#### [WHAT THE TASK ASKS]
Output each line of text from the entries below as a Markdown table with two columns, Row and Text, numbering the rows and skipping blank lines. Leave the pictures out of the answer.

#### [GIVEN DATA]
* * *
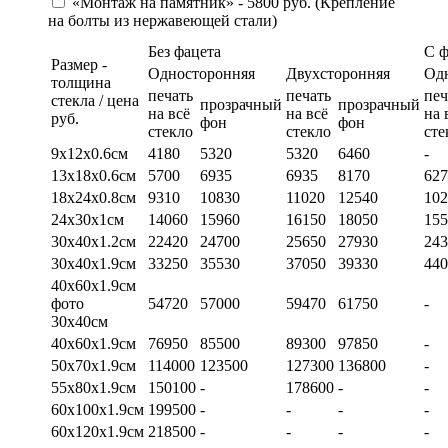
«Монтаж на памятник» - 5800 руб. (Крепление
на болты из нержавеющей стали)
Без фацета
С 
Размер -
Односторонняя
Двухсторонняя
Од
толщина
печать
печать
печ
стекла / цена
прозрачный
прозрачный
на всё
на всё
на 
руб.
фон
фон
стекло
стекло
сте
9х12х0.6см
4180
5320
5320
6460
-
13х18х0.6см
5700
6935
6935
8170
627
18х24х0.8см
9310
10830
11020
12540
102
24х30х1см
14060
15960
16150
18050
155
30х40х1.2см
22420
24700
25650
27930
243
30х40х1.9см
33250
35530
37050
39330
440
40х60х1.9см
фото
54720
57000
59470
61750
-
30х40см
40х60х1.9см
76950
85500
89300
97850
-
50х70х1.9см
114000
123500
127300
136800
-
55х80х1.9см
150100
-
178600
-
-
60х100х1.9см
199500
-
-
-
-
60х120х1.9см
218500
-
-
-
-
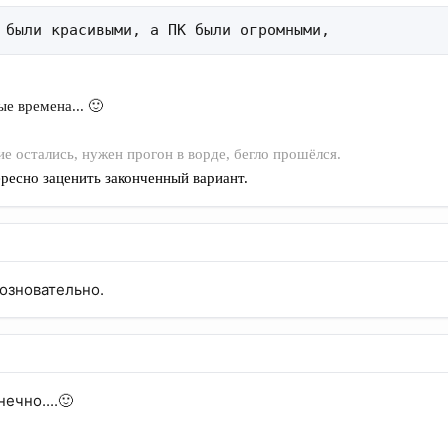
 были красивыми, а ПК были огромными,
е времена... 🙂
е остались, нужен прогон в ворде, бегло прошёлся.
ересно заценить законченный вариант.
Позновательно.
ечно....🙂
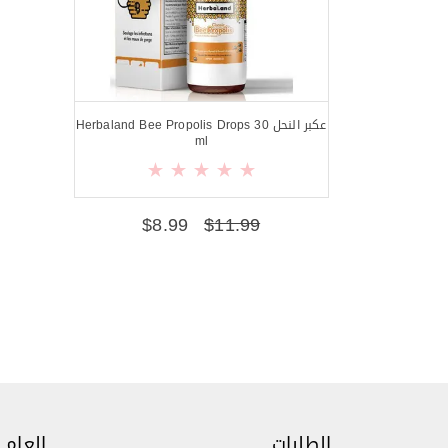
عكبر النحل Herbaland Bee Propolis Drops 30
ml
$
8.99
$
11.99
الطلبات
العام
* * *
#### [WRITTEN REPLY]
| Row | Text |
|---|---|
| 1 | «Монтаж на памятник» - 5800 руб. (Крепление |
| 2 | на болты из нержавеющей стали) |
| 3 | Без фацета |
| 4 | С  |
| 5 | Размер - |
| 6 | Односторонняя |
| 7 | Двухсторонняя |
| 8 | Од |
| 9 | толщина |
| 10 | печать |
| 11 | печать |
| 12 | печ |
| 13 | стекла / цена |
| 14 | прозрачный |
| 15 | прозрачный |
| 16 | на всё |
| 17 | на всё |
| 18 | на  |
| 19 | руб. |
| 20 | фон |
| 21 | фон |
| 22 | стекло |
| 23 | стекло |
| 24 | сте |
| 25 | 9х12х0.6см |
| 26 | 4180 |
| 27 | 5320 |
| 28 | 5320 |
| 29 | 6460 |
| 30 | - |
| 31 | 13х18х0.6см |
| 32 | 5700 |
| 33 | 6935 |
| 34 | 6935 |
| 35 | 8170 |
| 36 | 627 |
| 37 | 18х24х0.8см |
| 38 | 9310 |
| 39 | 10830 |
| 40 | 11020 |
| 41 | 12540 |
| 42 | 102 |
| 43 | 24х30х1см |
| 44 | 14060 |
| 45 | 15960 |
| 46 | 16150 |
| 47 | 18050 |
| 48 | 155 |
| 49 | 30х40х1.2см |
| 50 | 22420 |
| 51 | 24700 |
| 52 | 25650 |
| 53 | 27930 |
| 54 | 243 |
| 55 | 30х40х1.9см |
| 56 | 33250 |
| 57 | 35530 |
| 58 | 37050 |
| 59 | 39330 |
| 60 | 440 |
| 61 | 40х60х1.9см |
| 62 | фото |
| 63 | 54720 |
| 64 | 57000 |
| 65 | 59470 |
| 66 | 61750 |
| 67 | - |
| 68 | 30х40см |
| 69 | 40х60х1.9см |
| 70 | 76950 |
| 71 | 85500 |
| 72 | 89300 |
| 73 | 97850 |
| 74 | - |
| 75 | 50х70х1.9см |
| 76 | 114000 |
| 77 | 123500 |
| 78 | 127300 |
| 79 | 136800 |
| 80 | - |
| 81 | 55х80х1.9см |
| 82 | 150100 |
| 83 | - |
| 84 | 178600 |
| 85 | - |
| 86 | - |
| 87 | 60х100х1.9см |
| 88 | 199500 |
| 89 | - |
| 90 | - |
| 91 | - |
| 92 | - |
| 93 | 60х120х1.9см |
| 94 | 218500 |
| 95 | - |
| 96 | - |
| 97 | - |
| 98 | - |
| 99 |  были красивыми, а ПК были огромными, |
| 100 | е времена... 🙂 |
| 101 | е остались, нужен прогон в ворде, бегло прошёлся. |
| 102 | ересно заценить законченный вариант. |
| 103 | Позновательно. |
| 104 | ечно....🙂 |
| 105 | عكبر النحل Herbaland Bee Propolis Drops 30 |
| 106 | ml |
| 107 | $ |
| 108 | 8.99 |
| 109 | $ |
| 110 | 11.99 |
| 111 | الطلبات |
| 112 | العام |